One of the best parts of this book is Kwasniewski’s discussion of the view, explicit in the views of Msgr. Mannion, that direct communication of understandable texts is the most effective mode of liturgy. Rather, the transparency of the new mass, the absence of challenging symbolism, tends to decrease, rather than increase, participation by the congregation(much in the way we mentally “turn off” repetitive political harangues on television.) The Traditional Mass, in contrast. affords many different ways to “actively participate” in the liturgy. I also liked Kwasniewski’s opinionated (the author’s word), argumentative and at times humorous glossary of liturgical terms appended to this book.

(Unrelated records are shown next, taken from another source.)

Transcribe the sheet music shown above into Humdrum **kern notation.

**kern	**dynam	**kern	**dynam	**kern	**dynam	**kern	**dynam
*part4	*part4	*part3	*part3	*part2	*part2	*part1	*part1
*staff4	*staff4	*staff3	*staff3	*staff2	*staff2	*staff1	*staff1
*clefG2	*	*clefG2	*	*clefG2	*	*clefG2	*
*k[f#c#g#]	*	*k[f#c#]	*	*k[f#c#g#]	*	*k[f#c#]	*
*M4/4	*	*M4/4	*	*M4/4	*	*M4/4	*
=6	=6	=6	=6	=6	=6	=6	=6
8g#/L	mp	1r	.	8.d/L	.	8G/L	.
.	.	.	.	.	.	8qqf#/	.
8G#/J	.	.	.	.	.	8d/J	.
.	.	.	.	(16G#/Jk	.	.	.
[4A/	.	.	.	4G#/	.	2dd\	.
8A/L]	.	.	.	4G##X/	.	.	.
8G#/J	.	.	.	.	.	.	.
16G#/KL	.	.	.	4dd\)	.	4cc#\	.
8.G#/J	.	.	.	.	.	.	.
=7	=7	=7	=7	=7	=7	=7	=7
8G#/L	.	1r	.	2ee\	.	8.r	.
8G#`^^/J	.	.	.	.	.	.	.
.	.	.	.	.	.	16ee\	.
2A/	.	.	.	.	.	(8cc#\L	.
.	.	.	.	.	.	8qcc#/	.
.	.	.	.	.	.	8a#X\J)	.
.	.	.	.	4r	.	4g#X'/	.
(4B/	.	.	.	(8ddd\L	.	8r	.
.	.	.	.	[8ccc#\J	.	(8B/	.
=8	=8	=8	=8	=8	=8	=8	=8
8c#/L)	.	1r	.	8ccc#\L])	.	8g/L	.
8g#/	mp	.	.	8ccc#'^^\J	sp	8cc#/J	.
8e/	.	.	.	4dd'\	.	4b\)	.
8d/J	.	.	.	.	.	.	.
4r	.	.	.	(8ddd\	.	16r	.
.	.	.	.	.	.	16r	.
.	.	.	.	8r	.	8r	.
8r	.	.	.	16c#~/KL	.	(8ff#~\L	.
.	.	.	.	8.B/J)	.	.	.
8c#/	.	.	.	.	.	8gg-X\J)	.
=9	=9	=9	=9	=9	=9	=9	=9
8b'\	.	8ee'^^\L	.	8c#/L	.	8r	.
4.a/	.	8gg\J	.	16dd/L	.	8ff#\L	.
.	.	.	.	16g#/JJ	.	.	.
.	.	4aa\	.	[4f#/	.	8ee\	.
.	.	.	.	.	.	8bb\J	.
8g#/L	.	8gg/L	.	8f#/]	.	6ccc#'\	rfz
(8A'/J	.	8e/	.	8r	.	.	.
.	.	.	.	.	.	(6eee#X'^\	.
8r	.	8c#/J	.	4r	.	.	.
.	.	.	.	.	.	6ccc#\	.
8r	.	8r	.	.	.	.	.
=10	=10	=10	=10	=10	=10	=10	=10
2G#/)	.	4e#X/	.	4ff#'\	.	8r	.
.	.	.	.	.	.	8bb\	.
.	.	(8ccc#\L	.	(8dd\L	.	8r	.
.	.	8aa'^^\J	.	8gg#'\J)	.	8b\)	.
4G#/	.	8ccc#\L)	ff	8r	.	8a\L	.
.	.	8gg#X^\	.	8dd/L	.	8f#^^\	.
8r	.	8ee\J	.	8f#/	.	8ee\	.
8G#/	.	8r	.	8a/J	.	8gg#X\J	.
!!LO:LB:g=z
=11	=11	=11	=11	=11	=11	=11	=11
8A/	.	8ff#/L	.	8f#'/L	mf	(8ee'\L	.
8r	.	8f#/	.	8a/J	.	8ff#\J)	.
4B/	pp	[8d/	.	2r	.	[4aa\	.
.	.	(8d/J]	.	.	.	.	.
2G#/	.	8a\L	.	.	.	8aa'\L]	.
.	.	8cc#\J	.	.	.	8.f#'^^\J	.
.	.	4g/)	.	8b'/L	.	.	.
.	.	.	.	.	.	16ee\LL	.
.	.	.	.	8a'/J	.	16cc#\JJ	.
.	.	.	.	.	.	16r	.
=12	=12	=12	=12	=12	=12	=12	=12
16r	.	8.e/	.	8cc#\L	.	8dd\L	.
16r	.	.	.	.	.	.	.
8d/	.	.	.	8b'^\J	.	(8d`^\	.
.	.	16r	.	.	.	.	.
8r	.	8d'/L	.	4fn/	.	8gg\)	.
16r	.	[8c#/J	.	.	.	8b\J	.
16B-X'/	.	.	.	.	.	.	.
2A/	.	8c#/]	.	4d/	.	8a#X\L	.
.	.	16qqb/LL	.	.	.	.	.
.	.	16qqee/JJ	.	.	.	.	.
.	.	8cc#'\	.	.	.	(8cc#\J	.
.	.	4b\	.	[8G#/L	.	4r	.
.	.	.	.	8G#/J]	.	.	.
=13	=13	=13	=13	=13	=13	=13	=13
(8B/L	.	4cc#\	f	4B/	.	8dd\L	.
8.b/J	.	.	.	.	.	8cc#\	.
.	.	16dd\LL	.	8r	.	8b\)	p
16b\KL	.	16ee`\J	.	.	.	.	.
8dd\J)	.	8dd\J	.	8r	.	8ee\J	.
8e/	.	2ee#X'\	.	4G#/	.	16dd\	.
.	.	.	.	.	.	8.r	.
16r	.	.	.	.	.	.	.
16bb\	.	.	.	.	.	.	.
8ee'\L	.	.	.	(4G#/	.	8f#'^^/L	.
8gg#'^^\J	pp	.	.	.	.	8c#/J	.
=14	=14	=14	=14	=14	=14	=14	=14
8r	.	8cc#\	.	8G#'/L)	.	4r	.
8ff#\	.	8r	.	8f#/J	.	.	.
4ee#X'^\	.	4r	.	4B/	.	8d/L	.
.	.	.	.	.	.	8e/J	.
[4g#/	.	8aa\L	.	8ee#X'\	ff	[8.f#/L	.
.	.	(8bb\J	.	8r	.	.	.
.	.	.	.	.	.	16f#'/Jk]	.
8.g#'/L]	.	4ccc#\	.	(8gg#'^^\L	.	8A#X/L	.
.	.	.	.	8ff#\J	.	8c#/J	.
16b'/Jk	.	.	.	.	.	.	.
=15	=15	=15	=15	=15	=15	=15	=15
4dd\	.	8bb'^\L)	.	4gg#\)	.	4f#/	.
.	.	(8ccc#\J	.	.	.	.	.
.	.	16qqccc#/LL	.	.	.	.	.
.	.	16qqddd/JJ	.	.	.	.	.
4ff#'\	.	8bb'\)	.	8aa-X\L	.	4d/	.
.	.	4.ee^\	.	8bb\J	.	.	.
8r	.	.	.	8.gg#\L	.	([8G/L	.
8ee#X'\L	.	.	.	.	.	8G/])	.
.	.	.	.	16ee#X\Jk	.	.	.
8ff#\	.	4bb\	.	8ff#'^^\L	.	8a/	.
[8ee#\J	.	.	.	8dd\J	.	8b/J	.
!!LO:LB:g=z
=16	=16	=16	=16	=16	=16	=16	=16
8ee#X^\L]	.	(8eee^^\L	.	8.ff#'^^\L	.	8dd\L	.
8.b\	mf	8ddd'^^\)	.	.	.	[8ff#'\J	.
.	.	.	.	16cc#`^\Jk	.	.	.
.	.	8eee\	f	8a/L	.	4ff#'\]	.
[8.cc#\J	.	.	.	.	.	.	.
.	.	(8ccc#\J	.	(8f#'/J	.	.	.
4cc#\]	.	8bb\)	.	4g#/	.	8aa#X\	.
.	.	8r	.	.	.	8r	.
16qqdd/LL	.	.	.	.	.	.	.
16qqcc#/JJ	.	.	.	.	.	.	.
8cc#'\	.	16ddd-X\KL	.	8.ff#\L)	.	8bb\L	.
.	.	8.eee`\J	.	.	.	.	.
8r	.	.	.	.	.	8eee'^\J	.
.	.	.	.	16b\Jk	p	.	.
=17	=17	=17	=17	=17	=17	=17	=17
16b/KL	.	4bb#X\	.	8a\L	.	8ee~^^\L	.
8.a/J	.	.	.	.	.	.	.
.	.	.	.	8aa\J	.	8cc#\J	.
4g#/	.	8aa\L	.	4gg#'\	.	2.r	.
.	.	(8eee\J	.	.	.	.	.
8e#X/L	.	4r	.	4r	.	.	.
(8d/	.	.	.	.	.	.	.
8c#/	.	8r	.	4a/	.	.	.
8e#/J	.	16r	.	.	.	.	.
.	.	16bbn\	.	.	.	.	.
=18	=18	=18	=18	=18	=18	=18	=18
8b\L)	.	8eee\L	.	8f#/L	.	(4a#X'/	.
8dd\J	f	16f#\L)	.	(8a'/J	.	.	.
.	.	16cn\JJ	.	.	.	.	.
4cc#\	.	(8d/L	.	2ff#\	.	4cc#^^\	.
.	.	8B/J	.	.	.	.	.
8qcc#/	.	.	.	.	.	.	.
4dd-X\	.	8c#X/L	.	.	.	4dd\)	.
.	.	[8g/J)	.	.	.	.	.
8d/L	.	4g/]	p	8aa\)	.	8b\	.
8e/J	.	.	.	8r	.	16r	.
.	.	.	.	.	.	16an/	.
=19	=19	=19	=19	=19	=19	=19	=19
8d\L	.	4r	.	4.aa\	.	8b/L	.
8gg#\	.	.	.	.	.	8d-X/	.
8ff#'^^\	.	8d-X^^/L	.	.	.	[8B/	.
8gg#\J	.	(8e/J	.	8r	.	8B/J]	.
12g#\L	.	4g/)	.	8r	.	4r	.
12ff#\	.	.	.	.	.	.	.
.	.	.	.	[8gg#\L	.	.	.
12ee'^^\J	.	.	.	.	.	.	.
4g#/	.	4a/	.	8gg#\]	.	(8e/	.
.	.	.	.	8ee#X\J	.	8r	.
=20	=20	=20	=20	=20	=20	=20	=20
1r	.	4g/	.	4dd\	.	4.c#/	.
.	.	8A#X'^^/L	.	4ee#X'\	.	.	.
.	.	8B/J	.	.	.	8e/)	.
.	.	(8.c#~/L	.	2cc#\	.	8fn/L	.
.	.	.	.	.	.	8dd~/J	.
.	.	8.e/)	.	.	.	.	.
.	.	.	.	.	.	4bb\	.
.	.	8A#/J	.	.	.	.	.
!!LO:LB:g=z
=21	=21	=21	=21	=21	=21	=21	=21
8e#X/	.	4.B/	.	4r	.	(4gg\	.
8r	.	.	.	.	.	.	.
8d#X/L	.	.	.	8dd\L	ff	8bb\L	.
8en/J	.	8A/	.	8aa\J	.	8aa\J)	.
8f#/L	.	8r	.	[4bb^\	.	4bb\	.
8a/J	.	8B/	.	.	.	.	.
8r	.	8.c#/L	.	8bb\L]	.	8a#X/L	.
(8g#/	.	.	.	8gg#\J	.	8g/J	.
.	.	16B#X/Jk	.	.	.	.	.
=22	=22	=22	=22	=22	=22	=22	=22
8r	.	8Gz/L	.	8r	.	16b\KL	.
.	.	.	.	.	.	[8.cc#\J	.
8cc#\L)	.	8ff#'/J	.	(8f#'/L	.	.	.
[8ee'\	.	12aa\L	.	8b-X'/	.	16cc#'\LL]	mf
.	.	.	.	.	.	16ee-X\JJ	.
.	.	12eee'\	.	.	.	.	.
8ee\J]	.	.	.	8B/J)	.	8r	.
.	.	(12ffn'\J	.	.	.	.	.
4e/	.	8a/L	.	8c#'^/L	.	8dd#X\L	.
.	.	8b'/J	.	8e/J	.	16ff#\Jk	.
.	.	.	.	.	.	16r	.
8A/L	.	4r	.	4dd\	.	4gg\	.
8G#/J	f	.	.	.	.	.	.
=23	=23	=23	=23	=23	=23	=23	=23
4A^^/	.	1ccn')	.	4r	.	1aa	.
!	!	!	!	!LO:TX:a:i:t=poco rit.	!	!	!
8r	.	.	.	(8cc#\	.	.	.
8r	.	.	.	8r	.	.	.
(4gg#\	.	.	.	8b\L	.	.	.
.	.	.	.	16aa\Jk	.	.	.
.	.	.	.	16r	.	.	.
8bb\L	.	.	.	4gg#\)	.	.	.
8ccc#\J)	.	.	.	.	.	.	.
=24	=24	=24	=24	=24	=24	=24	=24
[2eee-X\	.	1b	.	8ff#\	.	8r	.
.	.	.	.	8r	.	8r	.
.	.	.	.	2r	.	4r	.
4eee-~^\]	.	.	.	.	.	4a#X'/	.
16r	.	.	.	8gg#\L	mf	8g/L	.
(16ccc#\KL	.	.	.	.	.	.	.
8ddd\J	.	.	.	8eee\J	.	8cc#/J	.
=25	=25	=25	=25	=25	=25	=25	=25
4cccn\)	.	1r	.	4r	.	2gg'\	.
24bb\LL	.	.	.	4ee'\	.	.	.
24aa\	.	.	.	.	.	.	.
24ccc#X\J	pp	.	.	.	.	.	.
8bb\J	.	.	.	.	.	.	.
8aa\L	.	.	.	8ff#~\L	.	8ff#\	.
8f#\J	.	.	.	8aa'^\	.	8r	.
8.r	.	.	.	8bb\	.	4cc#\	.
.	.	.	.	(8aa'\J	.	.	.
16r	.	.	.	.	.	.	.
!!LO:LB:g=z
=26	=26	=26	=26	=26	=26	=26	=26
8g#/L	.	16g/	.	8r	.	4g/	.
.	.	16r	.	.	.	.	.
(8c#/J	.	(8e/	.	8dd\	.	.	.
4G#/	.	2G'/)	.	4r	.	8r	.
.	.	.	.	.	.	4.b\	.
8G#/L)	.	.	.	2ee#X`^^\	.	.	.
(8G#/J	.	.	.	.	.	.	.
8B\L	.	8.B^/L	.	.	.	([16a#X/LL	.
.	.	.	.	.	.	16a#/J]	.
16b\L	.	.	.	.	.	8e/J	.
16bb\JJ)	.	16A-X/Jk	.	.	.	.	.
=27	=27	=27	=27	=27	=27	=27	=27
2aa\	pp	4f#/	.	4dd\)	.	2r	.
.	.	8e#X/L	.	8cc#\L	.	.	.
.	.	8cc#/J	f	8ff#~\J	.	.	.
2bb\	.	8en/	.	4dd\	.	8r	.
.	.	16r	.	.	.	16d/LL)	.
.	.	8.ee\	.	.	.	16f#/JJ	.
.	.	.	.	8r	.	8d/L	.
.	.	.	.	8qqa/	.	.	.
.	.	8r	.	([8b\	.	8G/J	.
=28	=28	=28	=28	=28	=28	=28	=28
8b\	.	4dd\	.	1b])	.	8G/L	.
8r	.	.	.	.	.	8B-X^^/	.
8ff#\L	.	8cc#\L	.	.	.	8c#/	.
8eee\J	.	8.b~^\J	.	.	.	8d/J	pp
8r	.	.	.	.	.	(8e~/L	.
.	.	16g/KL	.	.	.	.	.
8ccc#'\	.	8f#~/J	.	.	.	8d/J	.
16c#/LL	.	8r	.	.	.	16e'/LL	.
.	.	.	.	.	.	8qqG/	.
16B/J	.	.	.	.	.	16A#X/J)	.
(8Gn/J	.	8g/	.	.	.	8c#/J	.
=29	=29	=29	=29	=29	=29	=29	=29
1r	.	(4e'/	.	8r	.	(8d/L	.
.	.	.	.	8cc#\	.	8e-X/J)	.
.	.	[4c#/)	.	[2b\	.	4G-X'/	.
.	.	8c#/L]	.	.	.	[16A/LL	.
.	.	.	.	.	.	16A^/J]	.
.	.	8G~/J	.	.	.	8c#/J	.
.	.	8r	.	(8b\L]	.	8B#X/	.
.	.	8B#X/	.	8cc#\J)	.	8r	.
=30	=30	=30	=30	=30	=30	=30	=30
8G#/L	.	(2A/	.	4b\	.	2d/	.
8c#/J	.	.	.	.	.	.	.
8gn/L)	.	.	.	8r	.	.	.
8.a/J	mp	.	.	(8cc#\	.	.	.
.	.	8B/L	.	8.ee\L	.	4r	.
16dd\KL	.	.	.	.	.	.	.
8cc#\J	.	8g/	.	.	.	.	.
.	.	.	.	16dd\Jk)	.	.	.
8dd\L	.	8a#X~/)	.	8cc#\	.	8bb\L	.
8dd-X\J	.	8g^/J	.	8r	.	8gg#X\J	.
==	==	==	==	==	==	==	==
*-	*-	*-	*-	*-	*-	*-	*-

I can personally testify to the discomfort aroused among the ranks of the so-called conservative clergy and their lay hangers-on by Peter Kwasniewski’s fearless and eloquent championship of the Traditional Mass. For he is just as convincing in person as on the written page! If you, however, are seeking a great one-volume exposition of the value and even the necessity of the Traditional Mass, you have found it with this book.